Micrograph of asphaltenes precipitated from a solution of asphaltenes in toluene and n-heptane (adapted from Rastegari, M.Sc. thesis, 2003):

Rheological and Interfacial Properties of Water-in-Bitumen Emulsions 

Emulsion treatment is often required in crude oil production, transportation, processing and in bitumen froth treatment. Many bitumen and crude oil emulsions are stabilized by components found in the oil itself, such as asphaltenes and native solids. Effective emulsion treatments are dependent on the fundamental study of interfacial properties, such as interfacial tensions and elasticity. 

Our research has shown that asphaltenes initially adsorb at the interface as a monolayer of self-associated molecular aggregates. This film gradually reorganizes into a rigid network with the effect of increasing the overall emulsion stability.  These films may be so cross-linked with asphaltenes as to form a skin that resists contraction.  Fine clays 100-500 nm in diameter, inherent in bitumen and crude oil have also been shown to stabilize emulsions beyond that conferred by asphaltenes or solids alone. We have also shown that coarse clays (1-10 μm diameter) destabilize emulsions at low concentrations when they displace asphaltenes from the interface.  However, coarse clays stabilize emulsions at very high concentrations where they form a barrier between droplets. 

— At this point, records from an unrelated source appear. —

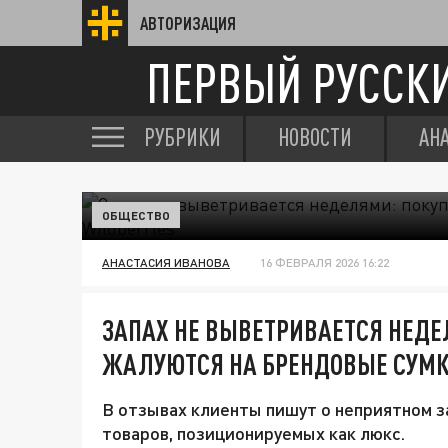
АВТОРИЗАЦИЯ
ПЕРВЫЙ РУССК
РУБРИКИ
НОВОСТИ
АН
ОБЩЕСТВО
АНАСТАСИЯ ИВАНОВА
16 ФЕВРАЛЯ 2026 16:22
ЗАПАХ НЕ ВЫВЕТРИВАЕТСЯ НЕДЕ
ЖАЛУЮТСЯ НА БРЕНДОВЫЕ СУМКИ
В отзывах клиенты пишут о неприятном з
товаров, позиционируемых как люкс.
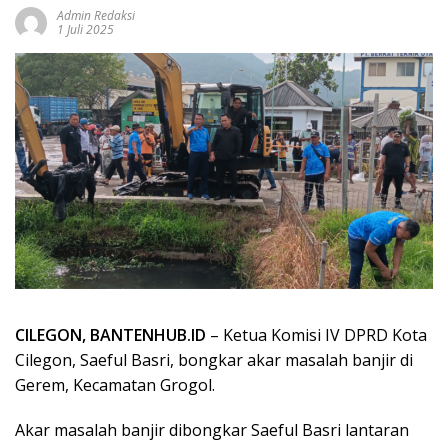
Admin Redaksi
1 Juli 2025
CILEGON, BANTENHUB.ID
– Ketua Komisi IV DPRD Kota
Cilegon, Saeful Basri, bongkar akar masalah banjir di
Gerem, Kecamatan Grogol.
Akar masalah banjir dibongkar Saeful Basri lantaran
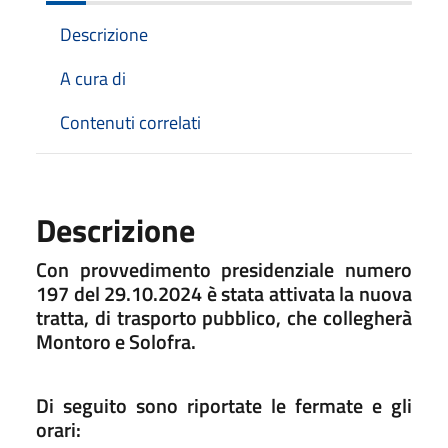
Descrizione
A cura di
Contenuti correlati
Descrizione
Con provvedimento presidenziale numero
197 del 29.10.2024 è stata attivata la nuova
tratta, di trasporto pubblico, che collegherà
Montoro e Solofra.
Di seguito sono riportate le fermate e gli
orari:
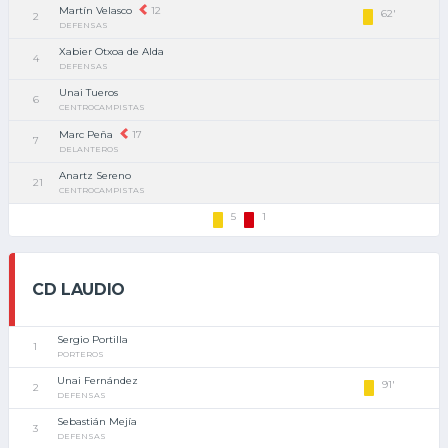
Martín Velasco
12
62'
2
DEFENSAS
Xabier Otxoa de Alda
4
DEFENSAS
Unai Tueros
6
CENTROCAMPISTAS
Marc Peña
17
7
DELANTEROS
Anartz Sereno
21
CENTROCAMPISTAS
5
1
CD LAUDIO
Sergio Portilla
1
PORTEROS
Unai Fernández
91'
2
DEFENSAS
Sebastián Mejía
3
DEFENSAS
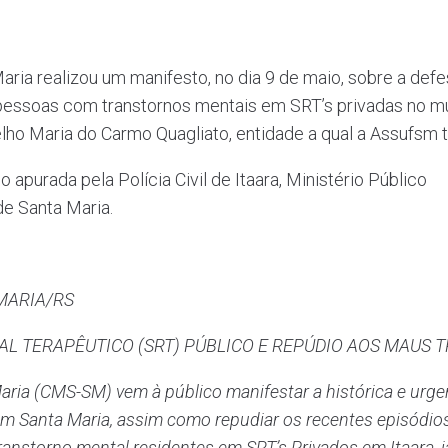
ria realizou um manifesto, no dia 9 de maio, sobre a def
pessoas com transtornos mentais em SRT’s privadas no mun
lho Maria do Carmo Quagliato, entidade a qual a Assufsm t
o apurada pela Polícia Civil de Itaara, Ministério Público
de Santa Maria.
MARIA/RS
AL TERAPÊUTICO (SRT) PÚBLICO E REPÚDIO AOS MAUS T
ria (CMS-SM) vem à público manifestar a histórica e urge
m Santa Maria, assim como repudiar os recentes episódios 
ranstorno mental residentes em SRT’s Privados em Itaara, já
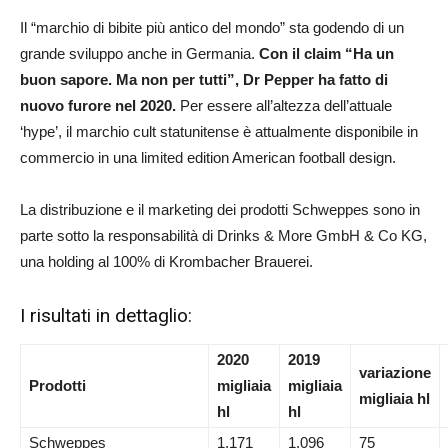
Il “marchio di bibite più antico del mondo” sta godendo di un
grande sviluppo anche in Germania.
Con il claim “Ha un
buon sapore. Ma non per tutti”, Dr Pepper ha fatto di
nuovo furore nel 2020.
Per essere all’altezza dell’attuale
‘hype’, il marchio cult statunitense è attualmente disponibile in
commercio in una limited edition American football design.
La distribuzione e il marketing dei prodotti Schweppes sono in
parte sotto la responsabilità di Drinks & More GmbH & Co KG,
una holding al 100% di Krombacher Brauerei.
I risultati in dettaglio:
2020
2019
variazione
Prodotti
migliaia
migliaia
migliaia hl
hl
hl
Schweppes
1.171
1.096
75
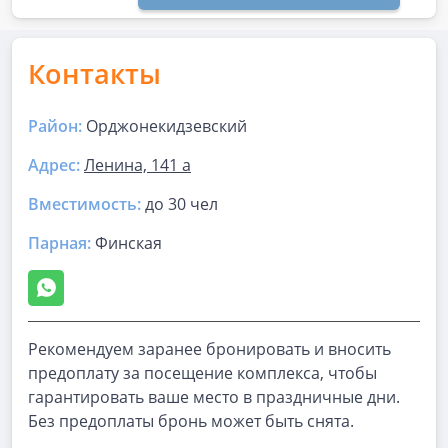
Контакты
Район:
Орджонекидзевский
Адрес:
Ленина, 141 а
Вместимость:
до
30 чел
Парная
:
Финская
Рекомендуем заранее бронировать и вносить
предоплату за посещение комплекса, чтобы
гарантировать ваше место в праздничные дни.
Без предоплаты бронь может быть снята.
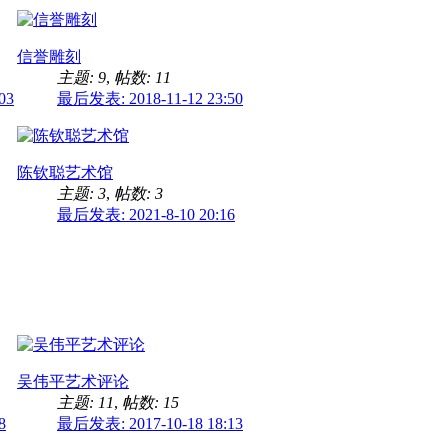
信誉雕刻
主题: 9
,
帖数: 11
03
最后发表: 2018-11-12 23:50
陈钦聪艺术馆
主题: 3
,
帖数: 3
最后发表: 2021-8-10 20:16
吴伟平艺术评论
主题: 11
,
帖数: 15
8
最后发表: 2017-10-18 18:13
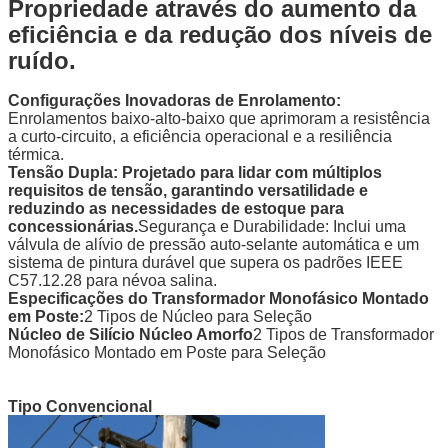
Propriedade através do aumento da
eficiência e da redução dos níveis de
ruído.
Configurações Inovadoras de Enrolamento:
Enrolamentos baixo-alto-baixo que aprimoram a resistência
a curto-circuito, a eficiência operacional e a resiliência
térmica.
Tensão Dupla: Projetado para lidar com múltiplos
requisitos de tensão, garantindo versatilidade e
reduzindo as necessidades de estoque para
concessionárias.
Segurança e Durabilidade: Inclui uma
válvula de alívio de pressão auto-selante automática e um
sistema de pintura durável que supera os padrões IEEE
C57.12.28 para névoa salina.
Especificações do Transformador Monofásico Montado
em Poste:
2 Tipos de Núcleo para Seleção
Núcleo de Silício Núcleo Amorfo
2 Tipos de Transformador
Monofásico Montado em Poste para Seleção
Tipo Convencional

Other oil constituents such as resins and naphthenic acids, as well as chemical additives, may also contribute to emulsion stability and are currently under investigation.  Some water-oil separations such as oil sands froth treatments involve diluted heavy oils and bitumen; hence, a range of concentrations under a variety of conditions must be investigated. 

 

Bitumen Extraction from Oil Sands & Froth Treatment 

This project focused on the relationship between oil sand type, extraction conditions and froth treatment effectiveness.  Athabasca oil sand is mined in a variety of qualities, from lean ores containing as little as 6% bitumen, and possibly with high fines content, to rich ores with greater than 14% bitumen.  The traditional hot water flotation method yields a multi-component froth comprised of bitumen, water, and fine solids.  As extraction conditions or oil sand type vary, the oil recovery needs to be maximized to ensure success.

The water extraction process is dependent upon external factors, such as temperature, conditioning aids (usually NaOH), shear, aeration, diluents, and possibly other additives.  Bitumen liberation from the sand matrix is made possible by exploiting the differences in system physical properties.  Our work with Dr. Schramm (now at SRC) identified key mechanisms where, at optimum processibility conditions during extraction, interfacial tensions between the bitumen froth phase and its corresponding aqueous tailings are at a minimum and surface charges on bitumen droplets are at a maximum negative value. 

                           Froth produced by BEU:                                  Testing froth treatment:

                                                 

Froth treatment is a process where a bitumen froth is diluted with a solvent and heated to reduce bitumen viscosity and create a density difference between bitumen and water.  Specifically two froth treatment methods are in use: the paraffinic solvent (or gravity settling) and aromatic solvent (centrifuging) methods.  A successful froth treatment yields a oil-rich product with no water or solids. We performed a parametric study on extraction and froth treatment operating conditions and found that there is a strong link between froth treatment performance and extraction conditions, most notably with the use of NaOH as a conditioning aid.  Current research is focused on rag layer accumulation in oil sand froth treatment processes.